A year or more ago Mr. L. D. Ross went to Cripple Creek and with associates began building an electric railroad to couple the towns of the camp.
They had considerable experience in this sort of work in the northwest, and were in position to command large sums of English capital.
This Cripple Creek line is called the Cripple Creek District Railroad and is now constructed, connecting the towns of Cripple Creek and Victor.
The roadbed has been most substantially constructed and is the wonder of those who have seen it. There has been a delay in getting the equipment ready, or this road would have been in full operation ere this.
They use the overhead system of trolley, and it is the intention of the company to start the cars to-day.
Equal in importance is the construction of the Colorado Springs and Cripple Creek line which is now under construction. Seven miles of wire have been stretched and the road graded on the west end.
It is being pushed with rapidity.
The city of Colorado Springs has a magnificent system of water works that extend back into the mountains many miles, and there is stored an energy that will move millions of wheels of industry if properly used.
In July a proposition was submitted to the city council asking it to grant the use of this water power to a railroad company for the purpose of generating electricity with which to operate a line to Cripple Creek.
The franchise was given the road, properly hedged with the safeguards to the interests of the people. The rights were placed with Hon. Irving Howbert as trustees.
The railroad company will begin using them in time as the conditions are fulfilled. There is such a tremendous pressure in the pipes that the water will be simple used to turn the wheels of the machinery that generates the electricity.
This will then be distributed along the line by what is known as the three-phase system.
The gentlemen who are building the District road, and others who had become interested in having the lines extended to this city, visited England in the summer and made arrangements for placing $1,500,000 of bonds with which to secure money for the building and equipment of the rest of the line.
The money was subscribed largely by those who own the District road.
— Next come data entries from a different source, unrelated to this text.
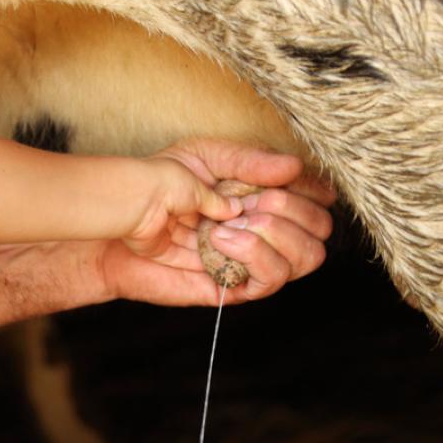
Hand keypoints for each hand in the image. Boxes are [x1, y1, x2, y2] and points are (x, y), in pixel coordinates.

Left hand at [101, 139, 334, 304]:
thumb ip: (250, 162)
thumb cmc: (161, 184)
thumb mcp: (207, 156)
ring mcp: (254, 260)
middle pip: (320, 231)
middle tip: (258, 202)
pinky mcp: (234, 285)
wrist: (122, 218)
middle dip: (296, 211)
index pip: (318, 199)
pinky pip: (270, 282)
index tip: (286, 179)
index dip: (313, 189)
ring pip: (307, 259)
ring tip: (238, 223)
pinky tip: (224, 240)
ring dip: (278, 235)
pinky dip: (255, 257)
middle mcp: (268, 230)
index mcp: (267, 196)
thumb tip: (292, 167)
The bonds have been prepared and all preliminary arrangements made.
So sure are the people interested in the District road that there will be no hitch in the money negotiations that they have already begun work on their power houses.
At the head of the city water works system and about six miles from the camp will be created the first power house.
Some days ago a force of men with proper materials was sent to the site of the proposed power house and began work.They are laying the necessary pipe to divert the water from the city's line through their motor, and are preparing to string wire to Cripple Creek.
The machinery for the power plant has been ordered and is expected to arrive here by the middle of next month. It is proposed to have two and perhaps more stations for generation of electricity along the line.
This one is being put in first because the Cripple Creek end of the line is completed. Six lines of wire are being strung, there being telephone and telegraph wires as well as those that are to carry the power.
A name has not yet been selected for the new line, although it will probably not be called the "District" road after starting east from the camp.
At the Colorado Springs and Cripple Creek end of the route the cars will be operated by the overhead trolley system, as the element of danger is less in that.
Along the main course of the line as it crosses the mountains what will be known as the third-rail system will be used. This has proved a very great success where used in the east.
A third rail is pinched in the middle of the road-bed and a trolley beneath the motor car runs on this, thus receiving the necessary electricity. The third rail is charged with electricity and is fed from wires strung along the course of the road.
The track will be standard gauge and the cars so constructed that they can be attached to any stream railroad train. Every car will be supplied with air brakes the same as steam railroads.
There will be thirty trains a day, including freight. Twenty will be passenger, ten each way, and the time will be a little over one hour between Cripple Creek and Colorado Springs.
The ore will be carried in automatically constructed cars, thus perfecting a system by which ore is handled automatically from the time it leaves the shaft at the mine to its treatment at the mills.
The distance of the Colorado Springs line will be thirty-two miles, connecting with the District system at the horseshoe at the head of Squaw gulch.
The maximum grade is only 7 per cent. This is not a steep grade for mountain railroading, as everyone familiar with Colorado knows.
The Midland exceeds that in Ute pass, and the Rio Grande exceeds it in many places while the cog road to Pike's Peak has a grade of 25 per cent.
It is projected that at Colorado City there shall be built a number of mills and reduction works, and there will be treated the vast quantities of low grade gold ore of Cripple Creek.
With coal just a five miles away that can be mined and hauled at less than $1 a ton, the possibilities of this vicinity for treatment of low grade ore are immense.
It is proposed that the road shall be absolutely independent of any combinations and that only a reasonable profit shall be charged.
Nearly every hole dug in Cripple Creek shows rock that will run as high as $10 a ton. It will be possible to treat all of this at a profit when it can be handled so cheaply, and the supply will be inexhaustible so far as this generation is concerned.